W3C-compliance - always necessary?

Discussion in 'Search Engine Optimization' started by northpointaiki, Dec 5, 2005.

  1. #1
    This relates to another thread, but as for some reason I could not post an added reply to that thread ("no live links and signatures until after 10 posts"), and this is really a separate question, I wanted to start it up here.

    Background: I have a new site, www.a1-outdoors.com, which is ranking well in MSN, and my web logs are showing regular crawling from google, msn, and others. I am indexed in Google, my google sitemap (and, now, Yahoo sitemap) is working (shows as "O.K."), and my links are returning for many SE's. However, no data is available when I go to the Google sitemaps page and look for data on queries, errors, etc. Only the indexed pages - which in this case, as yet, is only my home page, for Google (using selfpromotion.com, I've recently multisubmitted more pages) - show up on the index stats. Hans helpfully pointed me to W3C's validation tool, and indicated the host of errors found there may be prohibitive with respect to googlebot's effective crawling of my site.

    I have another website, www.aikido-marquette.com, which contained a ton of W3C errors (22, including a lack of DOCTYPE opening line), and one which is not valid, by WC3's tool analysis. However, the site ranks quite nicely on both google and yahoo - first page for both, for selected keyword.

    Now, with respect to www.a1-outdoors.com, after running the W3C validation tool, a ton of errors - 41 - came up. My question is this:

    Hans (and others):

    I do have W3C errors obviously, on www.a1-outdoors.com. These pages and their CSS were created from a website template company, and I know next to nothing about more substantial coding. I am also very pleased with this template company generally. I am afraid my coding abilities fade to nothing when looking at the WC3 report, and I am afraid that the more I monkey around, the more I may screw up that which was essentially a simple, template driven-site.

    My question is this - just how important are these W3C errors in coding in causing the crawler aborts? From my limited understanding, it seems to me, based on the Aikido site, that it is not always a problem - since my Aikido site ranks well, despite plenty of errors. I ask for the reasons I stated above - I am new to this and am afraid that in "correcting" the errors, I may screw things up and make them worse. But if it is a must-do, then, I will investigate and do it.

    Hans, and others - thoughts on the critical value of W3C error-free coding?

    Many thanks.

◆ ◆ ◆ ◆

DIRECTIONS FOR THIS TASK>
Rename "home page" to "homepage" in the W3C compliance thread, and give the passage between "Background: I have" and "of my site.", inclusive, with that change.

◆ ◆ ◆ ◆

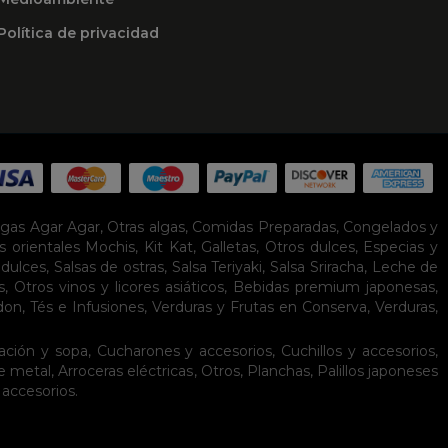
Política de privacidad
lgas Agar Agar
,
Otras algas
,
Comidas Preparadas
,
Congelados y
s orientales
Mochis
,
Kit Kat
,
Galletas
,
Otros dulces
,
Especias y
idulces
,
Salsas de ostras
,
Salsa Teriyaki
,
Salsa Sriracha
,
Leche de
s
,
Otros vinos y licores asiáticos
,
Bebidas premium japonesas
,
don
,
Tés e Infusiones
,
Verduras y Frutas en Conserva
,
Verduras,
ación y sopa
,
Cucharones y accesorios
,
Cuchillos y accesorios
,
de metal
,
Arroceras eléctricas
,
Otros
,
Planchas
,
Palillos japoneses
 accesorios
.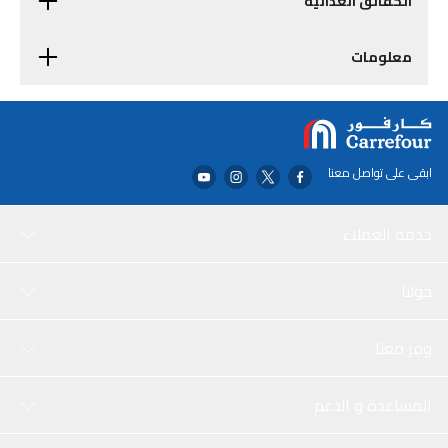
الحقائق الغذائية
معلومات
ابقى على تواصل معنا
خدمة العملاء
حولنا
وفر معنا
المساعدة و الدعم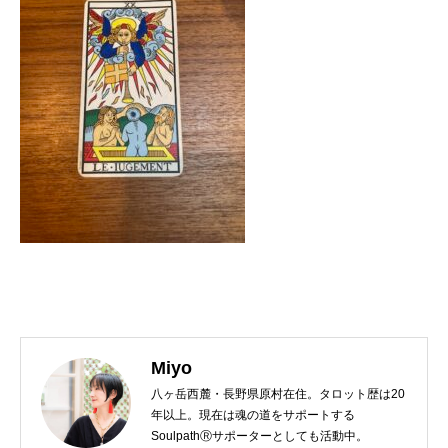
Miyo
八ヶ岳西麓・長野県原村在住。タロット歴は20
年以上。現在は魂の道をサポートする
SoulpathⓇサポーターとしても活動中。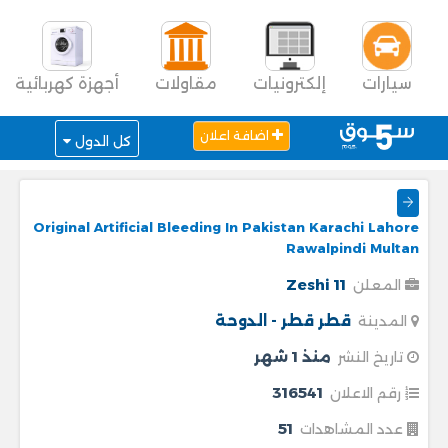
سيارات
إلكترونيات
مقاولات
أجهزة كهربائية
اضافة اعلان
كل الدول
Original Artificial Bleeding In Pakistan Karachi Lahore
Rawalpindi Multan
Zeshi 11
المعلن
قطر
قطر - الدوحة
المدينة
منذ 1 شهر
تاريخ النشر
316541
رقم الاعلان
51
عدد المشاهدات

◆ ◆ ◆ ◆

YOUR RESPONSE>
Background: I have a new site, www.a1-outdoors.com, which is ranking well in MSN, and my web logs are showing regular crawling from google, msn, and others. I am indexed in Google, my google sitemap (and, now, Yahoo sitemap) is working (shows as "O.K."), and my links are returning for many SE's. However, no data is available when I go to the Google sitemaps page and look for data on queries, errors, etc. Only the indexed pages - which in this case, as yet, is only my homepage, for Google (using selfpromotion.com, I've recently multisubmitted more pages) - show up on the index stats. Hans helpfully pointed me to W3C's validation tool, and indicated the host of errors found there may be prohibitive with respect to googlebot's effective crawling of my site.